Gevşeklik göstermeyin, üzülmeyin; eğer inanmışsanız şüphesiz en üstün olan sizsiniz.(Âl-i İmrân Suresi – 139)‘
Mü’min iseniz siz en üstünüz.’ buyruluyor. Bu zannediyorum ki Bedir Harbi’nde inmiş bir ayettir. Müslümanlar az… Karşı taraf bin kişi. Yedi yüz kişi de süvari… Süvari ne demek? Atı var neyse… Peygamberimiz endişe içinde dua ediyor. Ayetler geliyor. ‘Üç bin melekle yardım ettim.’ Başka… ‘Beş bin melekle yardım ettim.’ Beş bin melek, üç bin melek… Cenâb-ı Allah’ın ordusuna kim güç yetebilir? Bir melek olsa ne… Yani hiçbir melek bile olmasa ona da ihtiyacı yok. Allah ‘Kün’ dese… Bu dünya nasıl yaratmış? Öyle oluyor. Göklerin ve yerin hükümranlığı Allah’ındır. Allah’ın her şeye gücü yeter.’(Âl-i İmrân Suresi – 189)Ama nereye geldik? Bak oradan, Bedir’den hala geliyoruz. Haa! Sıkıntılar çekti tabi, savaş olmadı daha henüz. Bedir biliyorsunuz Mekke’den Medine’ye geçince oldu. Göçten sonra oldu. Daha henüz göç yok. Peygamberimiz böyle devam ediyor. Peygamberlikten sonra on yıl Mekke’de davet etti. Kırk yaşından elli yaşına kadar. İşte yoruldu, ıstırap çekti. Bazen üzüldü, bazen şu oldu bazen bu oldu vesaire. Günlerden bir gün oturdu orda, Kâbe’ye yaslandı. Orda böyle duruyor. Bide baktı ki az sonra üç beş tane Müslüman kan revan içerisinde ‘Ya Resulullah’! Bıktık bu Kureyşlilerden. Bize şöyle eziyet ediyorlar, böyle eziyet ediyorlar. Yani hatta ondan sonra…‘Bize dua et, onları helak etsin Cenâb-ı Mevla.’ Tabi Peygamberimiz çok muzdarip oldu. Şöyle doğruldu, uzun değil de çok şeyler söyledi. Peygamberimiz buyurdu ki: -gölgede ayağa kalkarak, yani hadisin sonu şöyle buyruluyor- ‘Siz çok acele ediyorsunuz. Dur bakalım daha işin başındasınız. Sizden öncekilere gelen eziyetler, felaketler, musibetler size gelmeden öyle bir eliniz yağda bir eliniz balda cennete gireceğinizi mi zannediyorsunuz? Sizden önceki inanan kişiler inançlarından döndürülmesi için alınıyordu. Canlı canlı derileri yüzülüyordu. Bir… Sonra çeşitli işkenceler yapılıyordu. Demir taraklarla lime lime, bedenleri kıyma yapılıncaya kadar bedenleri şey yapılıyordu. Dönmüyorlardı. Öyle can veriyorlardı. Size böyle bir olay daha olmadı. Siz niye bu kadar şey yapıyorsunuz?’ sonra Resulullah Efendimiz zannedersem ki teyitle dedi ki: O kadar ki, hayvanına binmiş bir kimse, San’a ile Hadramevt arasında, San’a’dan çıkıp Hadramevte kadar gidecek de, Yüce Allah’tan başka, hiçbir şeyden korkmayacak; ancak (varsa) koyunu hakkında kurt saldırmasından kaygı duyacaktır!

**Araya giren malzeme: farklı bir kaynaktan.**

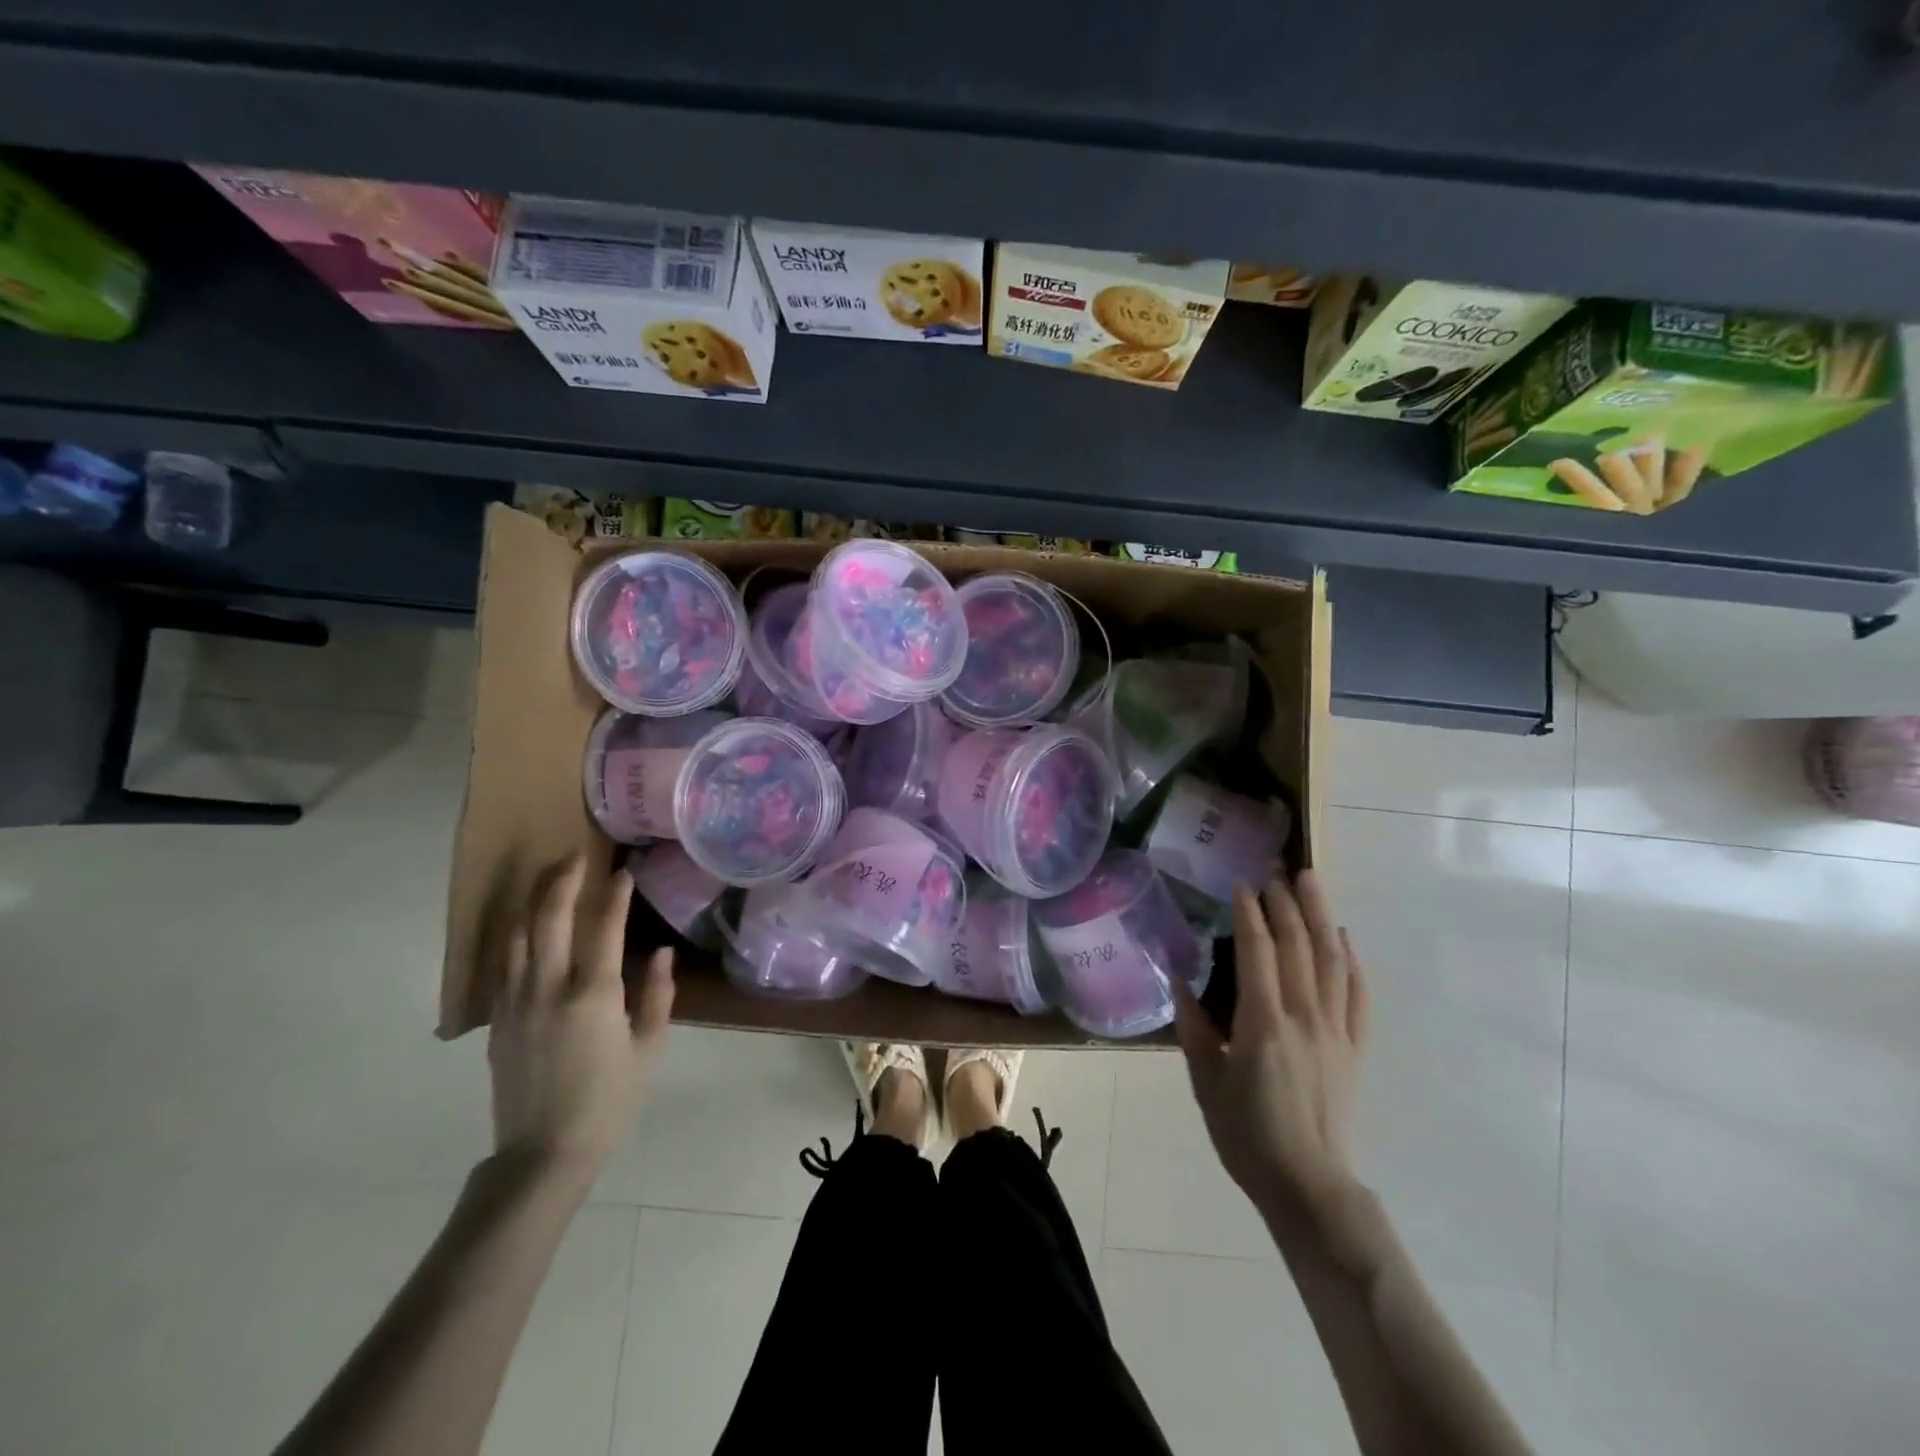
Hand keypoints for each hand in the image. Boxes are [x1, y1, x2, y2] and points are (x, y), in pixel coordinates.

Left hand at [488, 853, 674, 1182]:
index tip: (622, 871)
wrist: (543, 1154)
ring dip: (531, 901)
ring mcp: (516, 1002)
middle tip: (575, 855)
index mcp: (593, 995)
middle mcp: (549, 988)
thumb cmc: (609, 1101)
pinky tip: (524, 925)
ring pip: (516, 936)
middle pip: (549, 919)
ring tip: (546, 878)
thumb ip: (656, 995)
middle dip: (562, 880)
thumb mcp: (648, 1049)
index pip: (603, 927)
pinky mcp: (497, 1020)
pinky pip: (503, 964)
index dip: (614, 895)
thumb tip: (658, 952)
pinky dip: (514, 935)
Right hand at [1175, 872, 1370, 1228]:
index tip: (1242, 883)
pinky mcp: (1354, 1047)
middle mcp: (1304, 1016)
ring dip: (1321, 916)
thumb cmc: (1246, 1134)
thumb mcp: (1205, 1081)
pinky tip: (1345, 939)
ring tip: (1312, 881)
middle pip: (1298, 945)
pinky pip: (1359, 995)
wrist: (1308, 1185)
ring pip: (1332, 960)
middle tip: (1275, 869)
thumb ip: (1194, 1028)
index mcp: (1263, 1023)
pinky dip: (1353, 961)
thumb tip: (1180, 981)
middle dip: (1286, 901)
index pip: (1258, 951)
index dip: (1250, 912)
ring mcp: (1335, 1030)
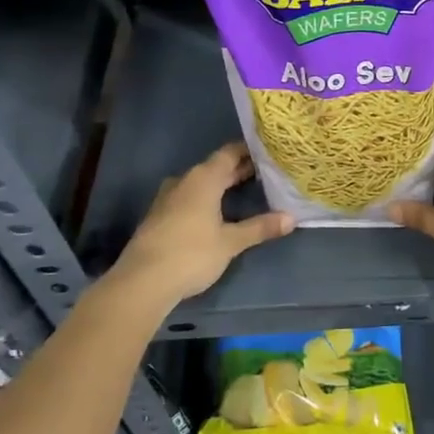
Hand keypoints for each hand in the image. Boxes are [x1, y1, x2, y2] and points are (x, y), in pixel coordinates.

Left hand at [110, 144, 294, 308]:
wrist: (142, 282)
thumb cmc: (191, 254)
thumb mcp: (231, 242)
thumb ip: (260, 227)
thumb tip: (291, 218)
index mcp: (204, 178)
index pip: (230, 152)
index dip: (250, 151)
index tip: (270, 152)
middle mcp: (185, 180)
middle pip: (216, 167)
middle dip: (239, 169)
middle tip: (266, 172)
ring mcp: (168, 197)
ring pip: (201, 182)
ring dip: (221, 184)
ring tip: (246, 190)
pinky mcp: (159, 215)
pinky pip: (189, 196)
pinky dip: (206, 198)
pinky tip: (218, 211)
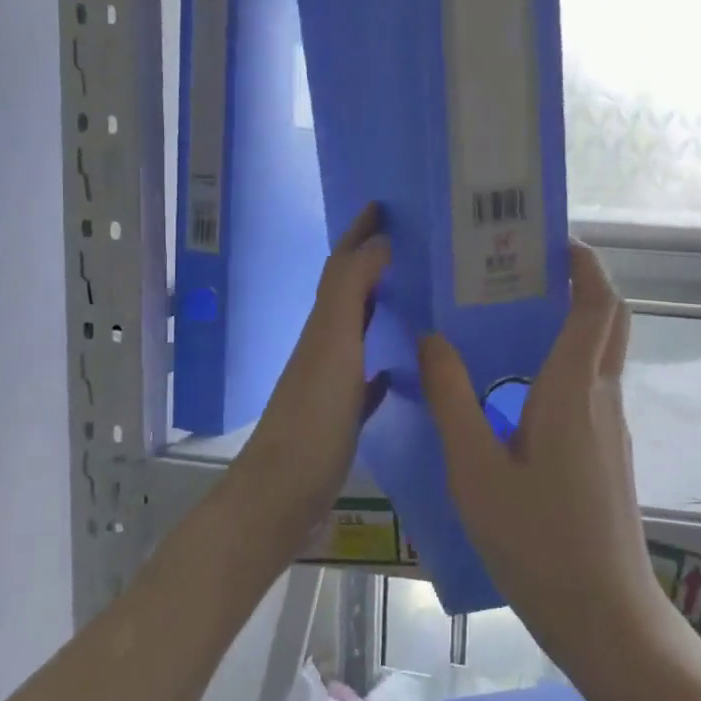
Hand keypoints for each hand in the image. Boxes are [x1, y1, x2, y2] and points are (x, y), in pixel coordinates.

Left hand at [235, 204, 391, 541]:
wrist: (281, 495)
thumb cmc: (312, 418)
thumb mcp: (333, 346)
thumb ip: (350, 292)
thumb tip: (378, 243)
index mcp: (323, 325)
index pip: (341, 265)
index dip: (358, 233)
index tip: (384, 205)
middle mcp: (325, 346)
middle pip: (349, 293)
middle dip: (373, 264)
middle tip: (415, 245)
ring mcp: (331, 383)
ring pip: (359, 332)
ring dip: (381, 309)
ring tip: (419, 295)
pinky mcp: (341, 417)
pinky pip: (367, 379)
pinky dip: (384, 364)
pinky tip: (403, 369)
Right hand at [419, 241, 668, 678]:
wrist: (604, 614)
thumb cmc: (537, 542)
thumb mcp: (476, 471)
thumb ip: (452, 399)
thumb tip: (431, 339)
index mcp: (574, 389)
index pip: (597, 303)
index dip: (584, 263)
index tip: (550, 240)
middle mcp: (602, 395)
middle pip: (610, 318)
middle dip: (582, 281)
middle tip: (528, 269)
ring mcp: (612, 424)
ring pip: (603, 351)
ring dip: (574, 320)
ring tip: (513, 315)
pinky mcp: (609, 449)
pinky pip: (594, 383)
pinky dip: (569, 359)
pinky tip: (520, 382)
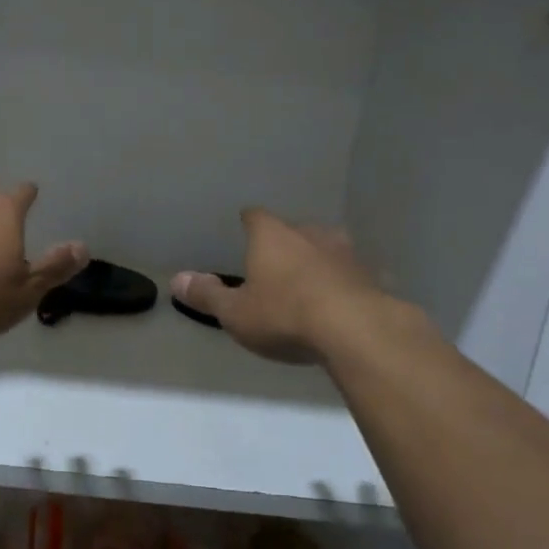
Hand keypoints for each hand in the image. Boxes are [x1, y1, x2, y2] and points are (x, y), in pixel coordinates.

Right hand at [171, 209, 386, 364]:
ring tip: (311, 281)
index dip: (249, 223)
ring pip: (328, 248)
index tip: (245, 228)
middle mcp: (310, 234)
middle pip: (295, 230)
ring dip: (319, 260)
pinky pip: (354, 276)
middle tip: (276, 264)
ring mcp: (346, 253)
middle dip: (286, 243)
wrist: (356, 331)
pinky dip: (346, 284)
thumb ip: (207, 295)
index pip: (256, 217)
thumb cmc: (284, 315)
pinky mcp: (373, 277)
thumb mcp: (236, 313)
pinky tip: (343, 303)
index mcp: (272, 237)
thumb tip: (176, 280)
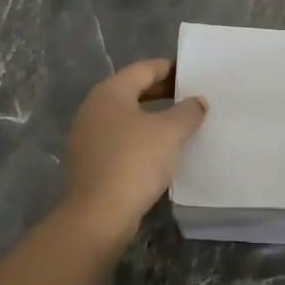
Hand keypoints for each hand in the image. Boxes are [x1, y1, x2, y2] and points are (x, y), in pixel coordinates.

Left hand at [63, 58, 207, 246]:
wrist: (97, 216)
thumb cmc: (134, 162)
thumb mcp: (170, 133)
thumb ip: (187, 111)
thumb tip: (197, 101)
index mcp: (110, 92)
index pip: (145, 69)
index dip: (171, 69)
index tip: (194, 74)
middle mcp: (94, 108)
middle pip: (133, 91)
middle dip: (163, 93)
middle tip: (192, 98)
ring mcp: (87, 136)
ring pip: (127, 118)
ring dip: (152, 119)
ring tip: (181, 126)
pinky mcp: (89, 162)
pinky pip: (120, 141)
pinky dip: (141, 140)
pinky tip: (160, 153)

Fakat siz çok acele ediyorsunuz.’ Şu hadisin güzelliğine bakar mısınız? Geçmiş ümmetten bize haber veriyor. Bunlar böyle… Oradaki Müslümanlar başlar önde. Tabi ki ne yapıyor? Sabır tavsiye ediyor. Evet, tamam. Cevaplarını da alıp gidiyorlar ama bize de örnek var. Biiir! Örnek, sabır! İki, Şu! Üç, şu… Dört, şu. Beş, altı, yedi… Yedinciyi söyleyim. Peygamberimizin mucizesi. Yani böyle bir emniyet zamanı gelecek. Geldi mi? İslamiyet zaten getirdi onu. Peygamberimiz zamanında o zaman geldi. Ama devam etti mi? Etti. Zaman zaman şeyler oluyor. Hala da var mı? Devam ediyor mu? Bazı ülkelerde oluyor. Onda artık bir şey değil. Böyle emniyetli zamanlar olacaktır Peygamberimizin mucizesi.